Vice Chair of the Federal Reserve Board of Governors
- In office March 1, 1966 – April 30, 1973
- President: Lyndon B. Johnson Richard Nixon
- Preceded by: C. Canby Balderston
- Succeeded by: George W. Mitchell

Member of the Federal Reserve Board of Governors
- In office February 18, 1952 – March 1, 1966
- President: Harry Truman Dwight Eisenhower John F. Kennedy Lyndon B. Johnson
- Preceded by: Edward L. Norton
- Succeeded by: Robert C. Holland

Personal details
- Born: James L. Robertson October 31, 1907 Broken Bow, Nebraska, U.S.
- Died: February 23, 1994 (aged 86) Bethesda, Maryland, U.S.
- Education: George Washington University (BA, LLB) Harvard Law School (LLM)

= James Robertson (central banker) =

American economist and government official (1932–2016)

James L. Robertson (October 31, 1907 – February 23, 1994) was an American economist who served as a member of the Federal Reserve Board of Governors from 1952 to 1973. From 1966 to 1973, he was vice chairman of the board.

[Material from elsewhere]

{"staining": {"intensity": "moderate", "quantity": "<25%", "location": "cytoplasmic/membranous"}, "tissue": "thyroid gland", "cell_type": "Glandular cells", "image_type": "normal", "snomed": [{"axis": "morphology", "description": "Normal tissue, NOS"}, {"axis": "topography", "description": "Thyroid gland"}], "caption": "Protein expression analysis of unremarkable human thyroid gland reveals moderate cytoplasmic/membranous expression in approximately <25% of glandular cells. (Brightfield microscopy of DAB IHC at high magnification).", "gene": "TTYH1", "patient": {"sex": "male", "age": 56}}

== Early life and career ==
Robertson was born in Broken Bow, Nebraska in 1907. He attended Grinnell College in Iowa and George Washington University in Washington, D.C. for his undergraduate degrees of a bachelor of arts and a bachelor of law degree. In 1927, he worked at the U.S. Senate Post Office and had served as Chief Clerk from 1928 to 1931. (Note: Some sources in this article state that in 1927, he had worked as an aide to Senator George W. Norris of Nebraska. However, his biography for the Senate hearing on his nomination to the Federal Reserve Board of Governors does not mention this.)

In 1931, he was admitted to the Bar of the Court of Appeals for the District of Columbia. In 1932, he worked as a special agent of the Federal Bureau of Investigation. In that same year, he had completed his masters of law degree from Harvard Law School. The following year, he left his position at the FBI to work in 1933 as part of the legal staff of the Office of the Comptroller of the Currency (OCC) as assistant counsel to the Comptroller of the Currency. In 1935, he was admitted to the Bar of the United States Supreme Court. In 1942, be was promoted to assistant chief counsel at the OCC. During the Second World War, he temporarily took leave from the OCC and served as a lieutenant in the U.S. Naval Reserve from 1943 to 1944. After serving in the U.S. Navy, he became the First Deputy Comptroller of the Currency at the OCC from 1944 until President Harry S. Truman appointed him as a member of the Board of Governors of the Federal Reserve in 1952. President Lyndon Johnson appointed for a second term in 1964. In 1966, he became vice chairman of the board of governors.

== Career ==

During his tenure at the Federal Reserve, he had encourage the creating of a federal banking commission that would manage the responsibility of bank examinations and supervision as functions consolidated under one agency. Presently, the responsibility for this task is managed by:

- The Office of Comptroller of the Currency (OCC)
- The Federal Reserve
- The Federal Deposit Insurance Corporation (FDIC)

Robertson had a history of casting the dissenting vote in board meetings. One example is when the 1965 sale of Grace National Bank to Marine Midland Bank was approved by the Federal Reserve Board of Governors in a vote of 6-1, Robertson was the dissenting vote and had stated:I cannot accept the view that simply because Grace has in effect been labeled a limited service bank and Marine Midland a full service bank, there is no significant competition.Concerning the Truth in Lending Act, he had stated in before the 1969 Senate Banking and Currency Committee Subcommittee on Financial Institutions the following:The functions vested in the Board by the Truth in Lending Act should not be taken as a precedent for assigning to the Board wide-ranging duties in the general area of consumer protection. Such an assignment would be inconsistent with effective performance of our primary duties in the field of monetary policy. In view of the increasing interest Congress is showing in expanding Federal legislation for the protection of consumers, we strongly recommend that responsibility for implementing such legislation be vested not in the Board but in an agency more familiar with consumer problems and more expert in coping with them.Upon retiring from the Federal Reserve, he became an attorney at the law firm of Bierbauer and Rockefeller.